1. どうした、今日は妙に街が騒がしいな。 吟遊詩人でも来てんのか?
  2. ユーリス兄ちゃん、知らないの? 最近、街に面白い騎士が来ててさ。
  3. 面白い騎士……?
  4. うん、なんかすっげえ馬鹿力でさあ。 鍛冶屋の荷物を全部運んでくれたり……
  5. 酒場でいつも喧嘩してる連中がいただろ? それをまとめて黙らせたりしてくれたんだ。
  6. 喋ってみると、世間知らずなんだか そうじゃないんだかよくわからない奴で……
  7. ………………。 ……いや、まさか。いるわけねえよな?
  8. ……ユーリス? お前、なぜここに。
  9. ………………。 いやがった……。
  10. ちょうどよかった、手伝ってくれ。 馬車の整備のために、人手が要るんだが……
  11. あんたなあ……ちょっと来い。
  12. あのなあ……不敬を承知で言うが、 あんたは馬鹿か? つーか何しに来た?
  13. 何を……と言われても。ちょうど時間が 空いたから、街の様子を見に来ただけだが。
  14. なら治安の良い表通りとかにしとけよ。 何でこんなクソ物騒な裏通りに来やがった。
  15. 貧民窟とまでは言わねえが、 この辺りには金のねえ流れ者が多い。
  16. 王様がそんなところを独りでほっつき歩いて 何かあったらどうするつもりだよ。
  17. ……ならば、俺はどのようにして ここに暮らす人々の生活を知ればいい。
  18. フェルディアの玉座の上から見えるのは、 日の当たる表通りの様子だけだ。
  19. 人を遣って調べればいいのかもしれないが、 できるなら自分の目と耳で確かめたい。
  20. ……あんた、確かまだガキはいねえよな? あんたが死ねば王位を巡って内乱が起きる。
  21. そうなりゃ、貴族も大勢死ぬだろうが、 農民や貧民だってゴミのように死ぬんだ。
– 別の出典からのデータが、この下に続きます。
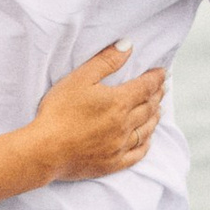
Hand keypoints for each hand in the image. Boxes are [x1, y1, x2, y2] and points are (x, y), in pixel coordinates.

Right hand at [30, 44, 166, 182]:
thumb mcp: (80, 79)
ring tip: (159, 110)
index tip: (163, 73)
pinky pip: (137, 154)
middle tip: (163, 89)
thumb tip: (128, 46)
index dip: (156, 78)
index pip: (146, 87)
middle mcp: (125, 124)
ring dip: (155, 118)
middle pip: (149, 107)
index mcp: (119, 102)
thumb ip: (105, 61)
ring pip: (146, 130)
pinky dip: (146, 144)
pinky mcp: (112, 163)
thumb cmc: (59, 111)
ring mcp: (120, 146)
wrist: (46, 150)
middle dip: (157, 96)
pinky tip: (147, 140)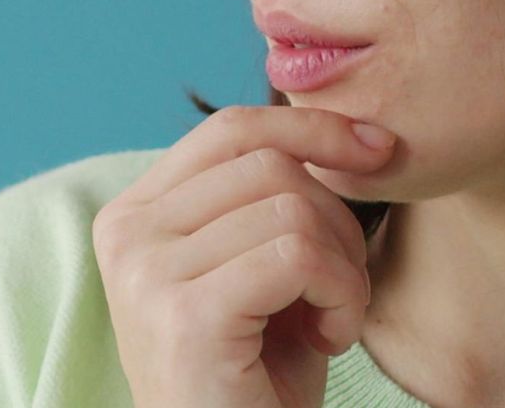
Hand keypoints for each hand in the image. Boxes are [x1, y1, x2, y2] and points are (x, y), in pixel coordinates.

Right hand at [92, 104, 397, 407]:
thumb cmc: (256, 377)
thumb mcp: (259, 267)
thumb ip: (271, 197)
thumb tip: (351, 127)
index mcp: (134, 213)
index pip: (231, 129)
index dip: (312, 127)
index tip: (378, 148)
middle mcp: (127, 233)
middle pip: (269, 164)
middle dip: (336, 218)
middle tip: (339, 289)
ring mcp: (148, 273)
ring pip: (293, 208)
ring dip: (343, 269)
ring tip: (329, 321)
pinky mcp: (185, 314)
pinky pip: (299, 255)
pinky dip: (340, 295)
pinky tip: (327, 339)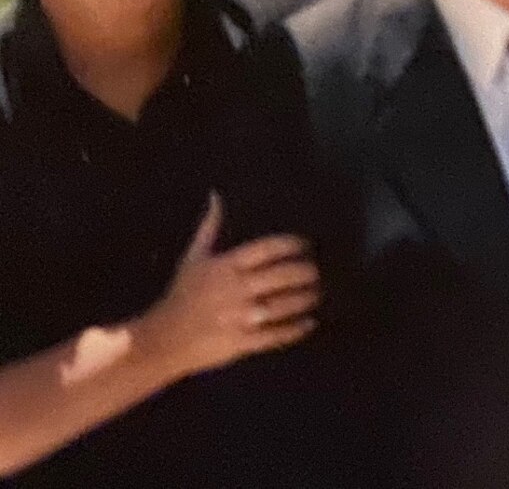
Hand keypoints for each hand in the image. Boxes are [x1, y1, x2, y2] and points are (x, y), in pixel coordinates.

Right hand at [136, 195, 319, 382]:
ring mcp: (239, 317)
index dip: (291, 245)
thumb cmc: (181, 296)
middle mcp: (235, 289)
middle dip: (306, 272)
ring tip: (318, 293)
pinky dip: (295, 329)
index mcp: (225, 266)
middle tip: (317, 271)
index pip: (266, 249)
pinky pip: (275, 335)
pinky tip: (309, 323)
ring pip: (283, 305)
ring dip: (305, 299)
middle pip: (282, 275)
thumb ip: (210, 227)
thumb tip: (217, 195)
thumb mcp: (193, 259)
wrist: (161, 340)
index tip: (306, 244)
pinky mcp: (241, 342)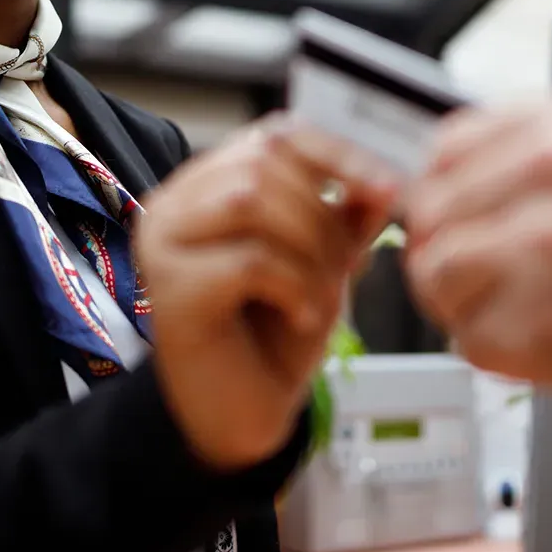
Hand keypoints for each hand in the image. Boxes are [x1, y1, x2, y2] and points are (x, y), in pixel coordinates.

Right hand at [136, 113, 398, 470]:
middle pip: (261, 164)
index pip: (274, 135)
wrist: (241, 417)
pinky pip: (248, 260)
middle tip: (342, 265)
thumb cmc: (276, 334)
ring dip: (308, 249)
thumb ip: (348, 217)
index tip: (388, 186)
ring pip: (250, 202)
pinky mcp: (168, 288)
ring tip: (320, 292)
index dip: (335, 154)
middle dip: (323, 215)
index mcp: (211, 183)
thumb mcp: (324, 261)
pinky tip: (300, 315)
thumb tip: (383, 180)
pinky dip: (293, 285)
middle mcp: (176, 201)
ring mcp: (163, 241)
  22. 今んとこ、あんたの施政の評判は上々だよ。 だからこそ長生きしてほしい。わかるな。
  23. どうしてもここに来てえなら、せめてあの デカブツでも誰でも護衛を連れてこい。
  24. ……そうだな。お前の言うことは正しい。 自分の軽率さを反省しなければなるまい。
  25. 阿呆は阿呆でも話の通じる阿呆で何よりだ。 これからはもっと自分の命を大切にして……
  26. ならばユーリス、俺が街にいる間はお前が 俺の護衛をしてくれ。腕は確かだろう?
  27. ……はい?
  28. お前の目を通してこの街を見れば、 いつもと違う景色が見えそうだと思って。
  29. そもそも、ドゥドゥーに相談しようものなら 街に出るのも禁じられかねない。……頼む。
  30. ……ぶっ、ははっ、傑作だ! この俺も、 国王から頭を下げられる身分になったか!
  31. くく、仕方ねえ、引き受けてやるよ。 責任持って御身をお守りします、ってな。